Di ritorno dal viaggio in Australia il bilancio del Papa. Nei telegrammi inviati ai tredici stati sorvolati, benedizioni cattoliche a capi di stato musulmani.

                Simone Di Stefano

Questo Papa non si ferma mai. Da ovest a sud, da nord a est. Peripli, piroette e peripezie per Joseph Ratzinger, al secolo Papa Benedetto “decimo sesto”, come amano chiamarlo i più eruditi e romantici di tempi passati, quando veramente essere Papa significava molto più che esser privilegiati. Accade allora che di ritorno da un viaggio all’estero, in rappresentanza del proprio paese, un capo di stato invii telegrammi agli stati sorvolati.

Ovvio, perché ogni volta che Benedetto XVI si reca in viaggio in qualità di Papa, lo fa a nome dello stato che rappresenta, in questo caso il Vaticano. Un viaggio che il Papa ha intrapreso mentre in Italia, un paesino così vicino al Vaticano, Bossi si scagliava contro l’inno di Mameli, il caso Del Turco faceva tornare l’incubo di tangentopoli, Napoli era ancora piena di rifiuti (nonostante i proclami di Silvio Berlusconi) e in Parlamento passava la legge salva Premier. Sua Santità invece se ne stava pacioso tra maori e canguri a professare la parola di Dio. Non c’è nulla di male, tanto che al Vaticano cosa mai può interessare la sorte dell’Italia? Altro stato, altra lingua, altra economia, altri interessi (quelli soprattutto). Alla stregua della Norvegia o del Congo.
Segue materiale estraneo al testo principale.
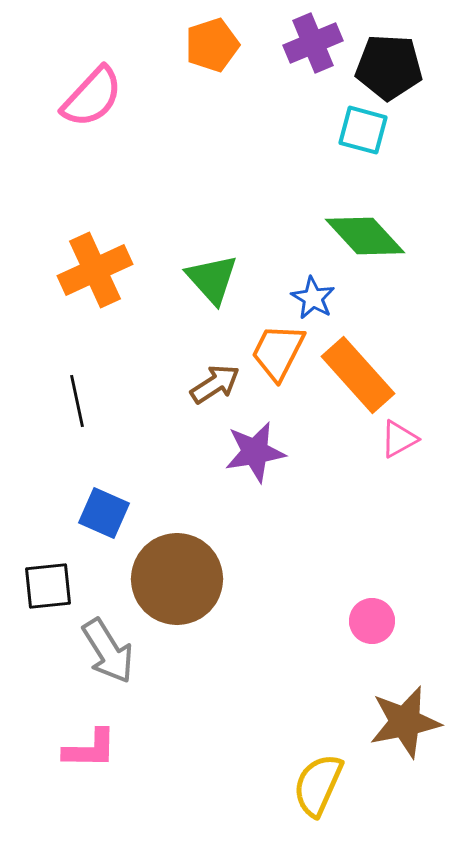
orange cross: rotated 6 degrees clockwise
Di ritorno, una volta atterrato all’aeroporto di Ciampino alle ore 22.58 di ieri sera, Benedetto XVI è stato accolto dal sottosegretario alla Presidenza del Consiglio, Gianni Letta, e come da prassi ha inviato un telegramma al Presidente della Repubblica italiana, Giorgio Napolitano: « Al rientro dal viaggio apostolico – si legge nel testo – che mi ha condotto in Australia, in particolare a Sydney, dove ho avuto la gioia di incontrare giovani provenienti da tutto il mondo, pronti a lasciarsi guidare dalla forza dello Spirito Santo per contribuire generosamente alla costruzione della civiltà dell’amore, desidero inviare a lei, signor presidente, e alla diletta nazione italiana il mio cordiale saluto invocando su tutti le benedizioni di Dio». Rieccoci. Allora non siamo stati proprio del tutto abbandonati dal Santo Padre. Allora lui ancora ci pensa. La preoccupazione che se ne fosse rimasto con i maori effettivamente aveva pervaso a molti.